> **DOCUMENT PASSAGE**:

USS Steuben County (LST-1138) was an  built for the United States Navy during World War II. Named after counties in Indiana, and New York, she was the only U.S. Naval vessel to bear the name.

Service history
Completed too late for service in World War II, LST-1138 performed occupation duty in the Far East until early January 1946. After post-war operations with the Pacific Fleet, LST-1138 saw extensive service during the Korean War, including the 1950 amphibious assault at Inchon, and a Korean prisoner exchange in 1953. She earned five battle stars for her service. During various cruises across the Pacific, she ranged as far north as Barrow, Alaska, and as far south as Taka Atoll in the Marshall Islands. On 1 July 1955, she was renamed Steuben County (LST-1138) (q.v.) after counties in Indiana and New York. She was struck from the Navy List on 1 February 1961 and sold to Zidell Explorations, Inc., Portland, Oregon, on 11 August 1961. Zidell had by that time expanded from shipbreaking into building barges with steel recovered from decommissioned ships, including Steuben County.

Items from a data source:
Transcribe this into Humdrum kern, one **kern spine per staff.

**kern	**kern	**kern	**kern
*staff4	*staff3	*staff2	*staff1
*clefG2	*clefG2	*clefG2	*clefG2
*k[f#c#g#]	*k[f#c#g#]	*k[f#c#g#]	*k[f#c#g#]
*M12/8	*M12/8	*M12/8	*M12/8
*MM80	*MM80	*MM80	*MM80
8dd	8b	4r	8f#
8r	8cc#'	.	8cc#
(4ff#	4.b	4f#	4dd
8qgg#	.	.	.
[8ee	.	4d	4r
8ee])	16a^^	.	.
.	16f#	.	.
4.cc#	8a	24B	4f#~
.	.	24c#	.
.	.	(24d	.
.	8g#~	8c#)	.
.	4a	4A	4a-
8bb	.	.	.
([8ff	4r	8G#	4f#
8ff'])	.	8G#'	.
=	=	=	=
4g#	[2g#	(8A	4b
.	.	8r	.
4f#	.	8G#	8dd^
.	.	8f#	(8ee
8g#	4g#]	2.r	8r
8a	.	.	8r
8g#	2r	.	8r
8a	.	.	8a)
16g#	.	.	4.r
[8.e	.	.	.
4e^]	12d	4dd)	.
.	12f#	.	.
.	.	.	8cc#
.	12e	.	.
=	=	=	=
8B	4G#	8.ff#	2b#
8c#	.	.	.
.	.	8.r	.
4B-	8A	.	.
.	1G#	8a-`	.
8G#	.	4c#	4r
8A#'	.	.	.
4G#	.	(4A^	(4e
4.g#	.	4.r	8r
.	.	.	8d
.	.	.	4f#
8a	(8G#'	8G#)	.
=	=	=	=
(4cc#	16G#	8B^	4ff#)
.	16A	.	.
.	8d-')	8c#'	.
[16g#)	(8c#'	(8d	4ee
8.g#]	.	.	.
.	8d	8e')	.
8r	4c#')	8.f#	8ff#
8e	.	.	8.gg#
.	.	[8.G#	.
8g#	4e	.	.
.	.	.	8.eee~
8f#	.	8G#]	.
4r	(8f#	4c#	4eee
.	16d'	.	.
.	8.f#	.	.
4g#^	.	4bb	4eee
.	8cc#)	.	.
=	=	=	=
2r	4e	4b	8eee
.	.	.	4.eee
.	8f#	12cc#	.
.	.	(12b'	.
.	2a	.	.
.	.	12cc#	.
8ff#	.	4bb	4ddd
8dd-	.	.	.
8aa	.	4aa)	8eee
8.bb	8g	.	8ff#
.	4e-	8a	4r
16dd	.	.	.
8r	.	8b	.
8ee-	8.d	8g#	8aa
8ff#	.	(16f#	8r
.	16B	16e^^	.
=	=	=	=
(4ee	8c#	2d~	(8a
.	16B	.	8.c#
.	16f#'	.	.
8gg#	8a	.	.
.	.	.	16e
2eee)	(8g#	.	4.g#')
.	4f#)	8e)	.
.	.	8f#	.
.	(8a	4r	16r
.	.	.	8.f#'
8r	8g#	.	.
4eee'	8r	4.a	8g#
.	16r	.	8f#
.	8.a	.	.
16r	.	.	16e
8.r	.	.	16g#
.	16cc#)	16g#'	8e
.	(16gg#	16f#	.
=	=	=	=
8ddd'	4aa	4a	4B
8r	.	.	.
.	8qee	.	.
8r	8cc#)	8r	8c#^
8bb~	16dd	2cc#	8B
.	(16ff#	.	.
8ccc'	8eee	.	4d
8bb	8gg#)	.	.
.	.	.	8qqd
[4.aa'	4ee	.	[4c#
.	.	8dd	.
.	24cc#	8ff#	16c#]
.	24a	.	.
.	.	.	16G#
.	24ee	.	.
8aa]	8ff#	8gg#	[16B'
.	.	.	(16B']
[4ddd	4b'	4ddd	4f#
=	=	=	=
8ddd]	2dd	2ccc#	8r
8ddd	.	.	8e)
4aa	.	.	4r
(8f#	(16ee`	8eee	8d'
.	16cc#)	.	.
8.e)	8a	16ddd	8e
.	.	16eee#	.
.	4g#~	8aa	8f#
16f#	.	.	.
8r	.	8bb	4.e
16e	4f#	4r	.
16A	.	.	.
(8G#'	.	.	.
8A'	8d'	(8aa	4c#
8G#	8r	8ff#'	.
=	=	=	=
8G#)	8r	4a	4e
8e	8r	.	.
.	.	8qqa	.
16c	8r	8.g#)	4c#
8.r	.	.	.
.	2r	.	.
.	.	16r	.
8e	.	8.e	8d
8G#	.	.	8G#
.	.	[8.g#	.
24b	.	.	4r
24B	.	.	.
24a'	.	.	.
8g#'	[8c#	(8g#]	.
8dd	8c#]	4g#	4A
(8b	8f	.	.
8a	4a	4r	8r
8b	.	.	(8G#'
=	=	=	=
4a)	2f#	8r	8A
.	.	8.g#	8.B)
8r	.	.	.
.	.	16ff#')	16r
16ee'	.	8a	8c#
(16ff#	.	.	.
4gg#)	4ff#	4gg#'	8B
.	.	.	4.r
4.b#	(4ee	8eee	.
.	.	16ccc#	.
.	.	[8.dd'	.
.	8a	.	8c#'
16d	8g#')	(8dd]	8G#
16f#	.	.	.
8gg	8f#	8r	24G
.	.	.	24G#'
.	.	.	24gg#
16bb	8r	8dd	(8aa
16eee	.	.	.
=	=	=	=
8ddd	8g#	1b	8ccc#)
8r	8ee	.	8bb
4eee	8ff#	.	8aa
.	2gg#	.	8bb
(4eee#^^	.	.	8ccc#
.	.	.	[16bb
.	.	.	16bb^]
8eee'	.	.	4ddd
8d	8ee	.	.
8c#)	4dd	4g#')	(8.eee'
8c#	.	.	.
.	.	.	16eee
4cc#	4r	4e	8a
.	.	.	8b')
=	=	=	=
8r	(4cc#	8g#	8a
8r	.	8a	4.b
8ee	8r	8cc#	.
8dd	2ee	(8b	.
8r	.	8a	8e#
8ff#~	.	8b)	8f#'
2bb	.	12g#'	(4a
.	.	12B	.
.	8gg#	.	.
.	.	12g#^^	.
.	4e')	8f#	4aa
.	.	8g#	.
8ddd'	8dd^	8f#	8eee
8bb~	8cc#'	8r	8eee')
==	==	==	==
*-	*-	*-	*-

> **ACTIVITY**: Write out the part of the USS Steuben County article that opens with "USS Steuben County" and closes with "bear the name.", swapping "United States Navy" for "U.S. Navy". The data has no connection to the USS Steuben County article.

> **TASK RESPONSE**:
USS Steuben County (LST-1138) was an  built for the U.S. Navy during World War II. Named after counties in Indiana, and New York, she was the only U.S. Naval vessel to bear the name.